SELECTED TEXT
----------------------------------------

Solved: array reshape in-place

mrentropy1 · ‎08-12-2009

I have a huge (10^8 element, say) rank-1 array. I want to reshape this into a rank-3 array.

Since the array is big, I want to do it in-place with NO shuffling of data around. The numbers themselves should NOT move.

I know about Fortran-ordering and C-ordering so I'm ok on that score; I know where in memory the data needs to be put.

I know about the intrinsics RESHAPE() and PACK() but it's not clear this is what I need - it seems from what I've read in the Intel lit that these won't do the job. Am I mistaken?

Any ideas? In principle it seems simple - just a matter of internal relabeling of the array - but in practice, not so clear....

Thanks,

mrentropy

Steven_L_Intel1 · ‎08-13-2009

use, intrinsic :: ISO_C_BINDING
real, allocatable, target :: rank1_array(:)
real, pointer :: rank3_array(:,:,:)
...
! Assume rank1_array has been allocated. This doesn't have to be an ALLOCATABLE, but TARGET
! is needed
!
! Here's where the magic happens
call C_F_POINTER (C_LOC(rank1_array), rank3_array, [100,100,1000])
!
! Now rank3_array is the same data as rank1_array, but a 3-dimension array with bounds (100,100,1000)

View solution in original post

Steven_L_Intel1 · ‎08-13-2009

use, intrinsic :: ISO_C_BINDING
real, allocatable, target :: rank1_array(:)
real, pointer :: rank3_array(:,:,:)
...
! Assume rank1_array has been allocated. This doesn't have to be an ALLOCATABLE, but TARGET
! is needed
!
! Here's where the magic happens
call C_F_POINTER (C_LOC(rank1_array), rank3_array, [100,100,1000])
!
! Now rank3_array is the same data as rank1_array, but a 3-dimension array with bounds (100,100,1000)

----------------------------------------

TO DO
a: In the forum thread on reshaping a Fortran array in place, why does the original poster want the reshape done in place without moving any data?
b: Pick up the forum thread on reshaping a Fortran array in place and extend it past its final post.

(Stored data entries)
----------------------------------------

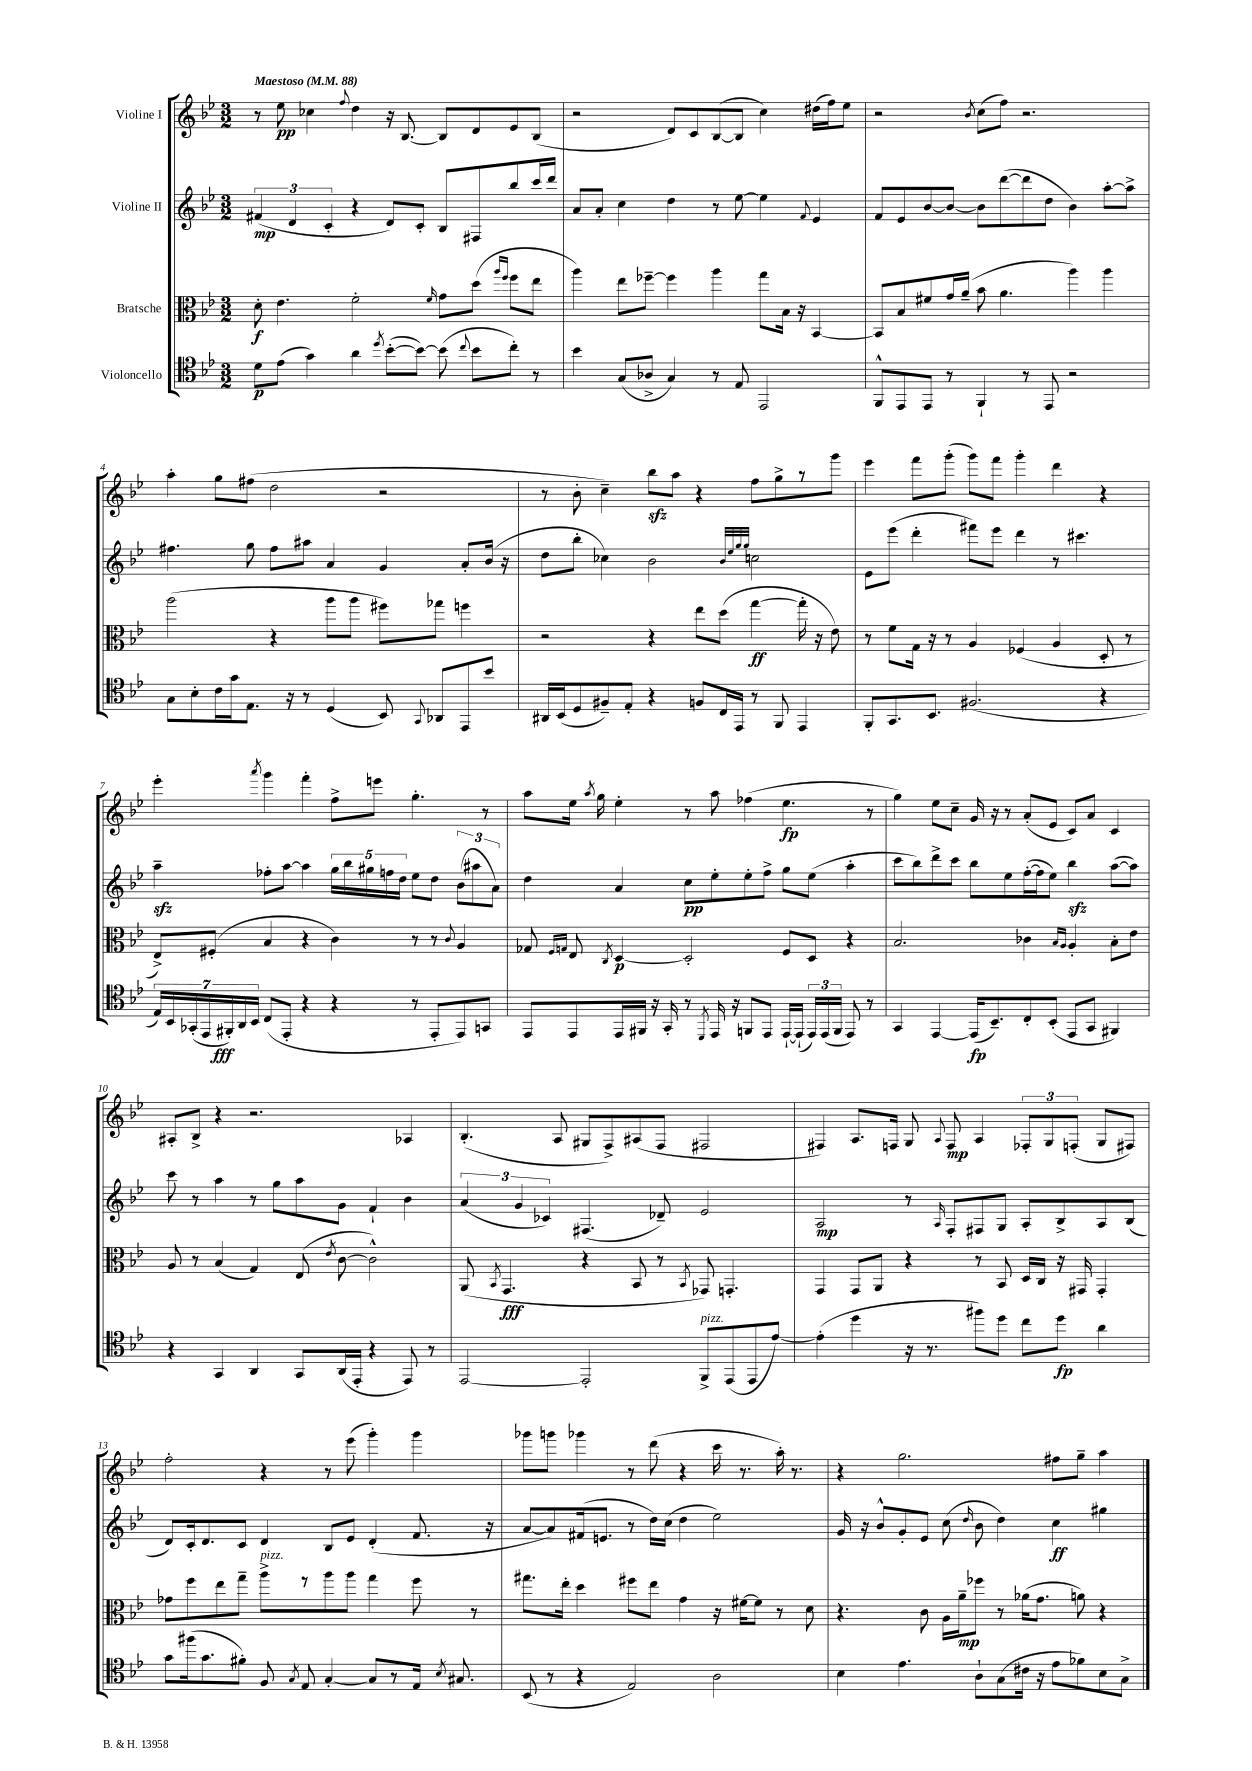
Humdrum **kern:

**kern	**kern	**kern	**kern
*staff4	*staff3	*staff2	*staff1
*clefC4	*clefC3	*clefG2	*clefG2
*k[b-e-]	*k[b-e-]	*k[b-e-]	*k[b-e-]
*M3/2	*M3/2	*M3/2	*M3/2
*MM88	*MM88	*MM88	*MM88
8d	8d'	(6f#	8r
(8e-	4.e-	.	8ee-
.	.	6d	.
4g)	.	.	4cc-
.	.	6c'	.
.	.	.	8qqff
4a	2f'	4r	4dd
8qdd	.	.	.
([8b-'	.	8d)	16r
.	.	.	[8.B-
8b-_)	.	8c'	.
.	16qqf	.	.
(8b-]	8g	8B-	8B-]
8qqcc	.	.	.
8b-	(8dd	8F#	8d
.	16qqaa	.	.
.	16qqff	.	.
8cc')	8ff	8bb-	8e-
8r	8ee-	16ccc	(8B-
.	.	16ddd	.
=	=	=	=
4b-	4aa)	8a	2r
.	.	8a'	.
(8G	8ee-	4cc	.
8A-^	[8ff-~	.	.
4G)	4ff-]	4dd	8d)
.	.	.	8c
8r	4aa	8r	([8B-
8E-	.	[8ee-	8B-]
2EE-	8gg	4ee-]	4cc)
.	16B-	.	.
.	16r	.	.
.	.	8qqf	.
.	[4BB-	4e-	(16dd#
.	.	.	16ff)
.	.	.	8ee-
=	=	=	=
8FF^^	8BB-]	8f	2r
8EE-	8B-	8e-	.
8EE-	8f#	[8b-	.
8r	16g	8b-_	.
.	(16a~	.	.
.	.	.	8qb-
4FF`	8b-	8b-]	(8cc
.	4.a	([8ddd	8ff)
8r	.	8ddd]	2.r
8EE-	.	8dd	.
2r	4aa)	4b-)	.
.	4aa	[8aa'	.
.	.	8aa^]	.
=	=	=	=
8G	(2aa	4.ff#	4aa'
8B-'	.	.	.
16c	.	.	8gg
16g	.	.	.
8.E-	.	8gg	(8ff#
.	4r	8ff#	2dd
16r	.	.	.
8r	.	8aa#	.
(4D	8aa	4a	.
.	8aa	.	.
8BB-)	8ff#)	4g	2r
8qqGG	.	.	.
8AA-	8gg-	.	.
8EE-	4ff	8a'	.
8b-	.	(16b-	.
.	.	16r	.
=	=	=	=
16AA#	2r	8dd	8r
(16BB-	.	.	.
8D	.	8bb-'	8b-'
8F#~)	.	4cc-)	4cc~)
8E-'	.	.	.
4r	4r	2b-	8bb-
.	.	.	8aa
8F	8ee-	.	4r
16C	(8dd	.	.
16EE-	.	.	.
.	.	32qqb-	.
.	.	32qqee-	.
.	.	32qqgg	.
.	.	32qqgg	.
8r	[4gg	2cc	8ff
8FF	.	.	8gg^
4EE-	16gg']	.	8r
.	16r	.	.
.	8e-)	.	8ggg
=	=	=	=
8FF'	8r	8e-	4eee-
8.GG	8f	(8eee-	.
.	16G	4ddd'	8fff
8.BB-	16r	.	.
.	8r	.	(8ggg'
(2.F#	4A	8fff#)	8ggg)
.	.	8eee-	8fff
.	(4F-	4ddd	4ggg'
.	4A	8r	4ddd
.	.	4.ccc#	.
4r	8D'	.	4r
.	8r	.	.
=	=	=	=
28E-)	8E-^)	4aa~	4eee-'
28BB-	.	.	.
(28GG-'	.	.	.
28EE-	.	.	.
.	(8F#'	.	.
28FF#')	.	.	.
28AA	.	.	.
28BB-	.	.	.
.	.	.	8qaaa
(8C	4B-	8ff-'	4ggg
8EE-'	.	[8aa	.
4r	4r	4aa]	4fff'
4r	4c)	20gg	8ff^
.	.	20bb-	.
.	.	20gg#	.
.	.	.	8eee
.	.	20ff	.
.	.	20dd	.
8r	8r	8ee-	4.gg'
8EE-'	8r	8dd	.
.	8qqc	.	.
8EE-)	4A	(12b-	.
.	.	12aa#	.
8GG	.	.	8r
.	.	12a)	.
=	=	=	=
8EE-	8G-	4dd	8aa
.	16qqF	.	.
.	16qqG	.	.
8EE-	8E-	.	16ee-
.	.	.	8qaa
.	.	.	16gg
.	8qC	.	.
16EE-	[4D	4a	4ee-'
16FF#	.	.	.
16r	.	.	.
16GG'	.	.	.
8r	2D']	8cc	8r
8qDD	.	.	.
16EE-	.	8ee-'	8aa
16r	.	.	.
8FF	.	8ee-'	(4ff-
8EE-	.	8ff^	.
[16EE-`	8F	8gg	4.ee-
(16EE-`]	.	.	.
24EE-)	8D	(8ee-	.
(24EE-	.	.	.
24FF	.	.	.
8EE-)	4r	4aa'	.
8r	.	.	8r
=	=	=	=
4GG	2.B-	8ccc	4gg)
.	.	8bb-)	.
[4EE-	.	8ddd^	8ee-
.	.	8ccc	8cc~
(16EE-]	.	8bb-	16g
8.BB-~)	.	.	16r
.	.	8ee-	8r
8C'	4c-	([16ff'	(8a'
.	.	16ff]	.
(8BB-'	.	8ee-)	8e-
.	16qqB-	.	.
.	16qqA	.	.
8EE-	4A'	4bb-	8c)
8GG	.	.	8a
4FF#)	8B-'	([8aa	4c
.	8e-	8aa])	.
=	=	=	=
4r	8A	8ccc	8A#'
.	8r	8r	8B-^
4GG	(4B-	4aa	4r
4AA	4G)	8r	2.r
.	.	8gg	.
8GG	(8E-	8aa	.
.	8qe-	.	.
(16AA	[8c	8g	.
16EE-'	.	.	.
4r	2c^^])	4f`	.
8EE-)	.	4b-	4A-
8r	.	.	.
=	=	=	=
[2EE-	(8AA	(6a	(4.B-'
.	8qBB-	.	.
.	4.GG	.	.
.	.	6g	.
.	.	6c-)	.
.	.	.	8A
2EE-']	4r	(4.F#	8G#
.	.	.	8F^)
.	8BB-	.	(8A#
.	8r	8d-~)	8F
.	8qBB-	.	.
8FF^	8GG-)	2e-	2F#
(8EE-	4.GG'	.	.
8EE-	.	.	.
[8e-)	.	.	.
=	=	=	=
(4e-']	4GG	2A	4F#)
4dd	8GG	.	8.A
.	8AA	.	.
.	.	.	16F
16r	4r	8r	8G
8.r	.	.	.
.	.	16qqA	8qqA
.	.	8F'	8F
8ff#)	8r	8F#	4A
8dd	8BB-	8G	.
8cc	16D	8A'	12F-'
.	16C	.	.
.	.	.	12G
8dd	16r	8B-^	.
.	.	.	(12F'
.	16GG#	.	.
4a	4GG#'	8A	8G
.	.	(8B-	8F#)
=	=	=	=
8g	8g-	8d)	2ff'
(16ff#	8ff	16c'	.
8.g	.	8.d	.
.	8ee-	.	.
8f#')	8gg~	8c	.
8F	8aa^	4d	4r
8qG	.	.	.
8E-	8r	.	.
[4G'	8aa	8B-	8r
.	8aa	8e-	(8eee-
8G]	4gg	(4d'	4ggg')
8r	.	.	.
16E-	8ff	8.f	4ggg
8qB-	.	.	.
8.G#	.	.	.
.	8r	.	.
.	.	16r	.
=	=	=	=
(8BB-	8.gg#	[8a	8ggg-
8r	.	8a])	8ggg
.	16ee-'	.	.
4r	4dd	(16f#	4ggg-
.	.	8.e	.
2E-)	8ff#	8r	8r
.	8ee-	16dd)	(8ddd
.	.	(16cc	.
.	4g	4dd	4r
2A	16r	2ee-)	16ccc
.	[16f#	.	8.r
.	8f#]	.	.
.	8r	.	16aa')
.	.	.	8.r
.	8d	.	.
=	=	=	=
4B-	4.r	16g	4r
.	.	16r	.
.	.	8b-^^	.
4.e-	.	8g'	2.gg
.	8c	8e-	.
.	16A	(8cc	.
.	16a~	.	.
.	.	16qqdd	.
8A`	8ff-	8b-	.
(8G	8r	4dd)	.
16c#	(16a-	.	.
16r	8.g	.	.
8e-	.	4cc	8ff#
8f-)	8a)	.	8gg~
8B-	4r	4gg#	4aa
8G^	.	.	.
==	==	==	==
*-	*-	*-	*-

----------------------------------------

ANSWERS FOR THE TASKS
a: The array is huge, on the order of 10^8 elements. Because of that size, the poster wants the rank-1 array relabeled as a rank-3 array in place, with the numbers themselves staying where they are in memory.

b:
mrentropy1 · ‎08-13-2009

Thank you SO MUCH. You just saved me a day of head-pounding.

BTW for reasons having to do with what's been passed around to which procedure &c, I didn't want to allocate space in the rank-1 array, but rather allocate it in the rank-3 array, generate a rank-1 pointer, pass that to a routine that filled it in, and then access the data from the original rank-3 array. (For simplicity, I didn't describe the situation like this in my original post....)

So from reading the Intel docs, it appears I can make BOTH arrays pointers, and do it like so:

[plain]program steve_modified
  use, intrinsic :: ISO_C_BINDING
  implicit none
  integer, pointer :: r1_(:)
  integer, pointer :: r3_(:,:,:)
  integer :: i, j, k
  !
  allocate(r3_(4,4,4))
  !
  call C_F_POINTER (C_LOC(r3_), r1_, [64])
  !
  ! Filling data into r1_(:):
  do i = 1,64
     r1_(i) = i
  end do
  !
  ! Reading data out of r3_(:,:,:):
  do k=1,4
     do j=1,4
        do i=1,4
           print *, i, "  ",j, "  ", k, "  ", r3_(i,j,k)
        end do
     end do
  end do
  !
end program steve_modified[/plain]

... which seems to work just fine.

Thanks again!

Peter (mrentropy)

Steven_L_Intel1 · ‎08-13-2009

Yep, that's fine. C_F_POINTER is one of my favorite features from F2003 - you can do so much with it and get rid of so many non-portable hacks.

mrentropy1 · ‎08-13-2009

BTW one other complication that I didn't mention is that both arrays are zero-indexed on their first index.

As a matter of style, I suppose this is something to avoid... but there's a reason for it.

(Does this slow, speed up, or make no difference to array element read speed, anyway?)

Just in case anybody else has this problem, here's how I solved it - note you can't add/subtract C_INT32_T to C_LOC() so you have to do some other trick to avoid SIGSEGV. Here I use rank-2 to rank-4 (since again, that's what I'm actually doing, not rank-1 to rank3 :) - the white lies keep piling up...):

[plain]program steve_mod2
  use, intrinsic :: ISO_C_BINDING
  implicit none
  integer, pointer :: r1_(:,:)
  integer, pointer :: r1b_(:,:)
  integer, pointer :: r3_(:,:,:,:)
  integer :: i, j, k, m
  !
  allocate(r3_(0:2,4,4,4))
  !
  call C_F_POINTER (C_LOC(r3_), r1b_, [3,64])
  !
  r1_ => r1b_(2:,:)
  r1b_ => null()
  !
  forall (m=0:2)
     forall (i = 1:64)
        r1_(m,i) = (m + 1) * i
     end forall
  end forall
  !
  do m = 0,2
     print *, " ------------------------- "
     print *, " m = ", m
     print *, " ------------------------- "
     do k=1,4
        do j=1,4
           do i=1,4
              print *, i, "  ",j, "  ", k, "  ", r3_(m,i,j,k)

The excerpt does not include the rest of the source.